§ **Trecho fornecido**:
Não conheceram praticamente nada da maior exposição de arte já promovida no país. Interessaram-se apenas em olhar o módulo indígena, com 600 peças.
A estrela, ali, é um manto tupinambá de penas vermelhas, que os holandeses tiraram de Pernambuco por volta de 1644 e que atualmente integra o acervo do Nationalmuseet, em Copenhague (Dinamarca). Não há, nas coleções etnográficas brasileiras, nenhum objeto do gênero. Os poucos de que se tem notícia encontram-se em instituições européias.
Dona Nivalda e Aloísio lembram-se de ouvir "parentes mais velhos" contarem histórias sobre os mantos sagrados dos tupinambás, mas não sabiam que a mostra exibe um exemplar.
Quando o avistaram dentro de uma redoma, protegida por um segurança, logo manifestaram a idéia de não permitir que a relíquia "retorne para o estrangeiro".

(Dados registrados)

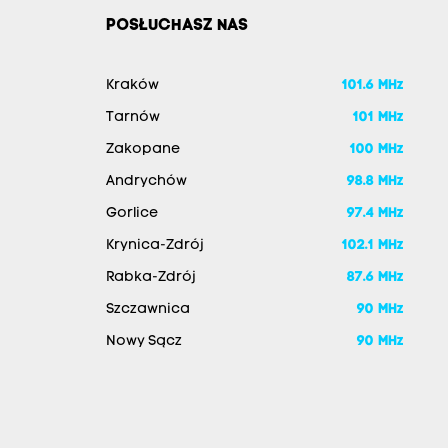
POSŁUCHASZ NAS
Kraków
101.6 MHz
Tarnów
101 MHz
Zakopane
100 MHz
Andrychów
98.8 MHz
Gorlice
97.4 MHz
Krynica-Zdrój
102.1 MHz
Rabka-Zdrój
87.6 MHz
Szczawnica
90 MHz
Nowy Sącz
90 MHz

§ **Tarefa 1**:
Diga se cada afirmação abaixo está de acordo com o trecho fornecido, respondendo sim ou não e citando as palavras do trecho que decidem a questão.
(a) O manto tupinambá faz parte do acervo de um museu em Copenhague.
(b) As coleções etnográficas brasileiras guardam objetos do mesmo gênero do manto.
(c) Dona Nivalda e Aloísio já sabiam que a mostra exibia um exemplar do manto.
§ **Tarefa 2**:
Responda com base no trecho fornecido:
(a) Quantas peças compõem o módulo indígena?
(b) De onde os holandeses tiraram o manto e por volta de que ano?
(c) Onde estava o manto quando Dona Nivalda e Aloísio o avistaram?

§ **Resolução 1**:
(a) Sim: "atualmente integra o acervo do Nationalmuseet, em Copenhague (Dinamarca)".
(b) Não: "Não há, nas coleções etnográficas brasileiras, nenhum objeto do gênero."
(c) Não: "mas não sabiam que a mostra exibe um exemplar".

§ **Resolução 2**:
(a) 600 peças.
(b) De Pernambuco, por volta de 1644.
(c) Dentro de uma redoma, sob a proteção de um segurança.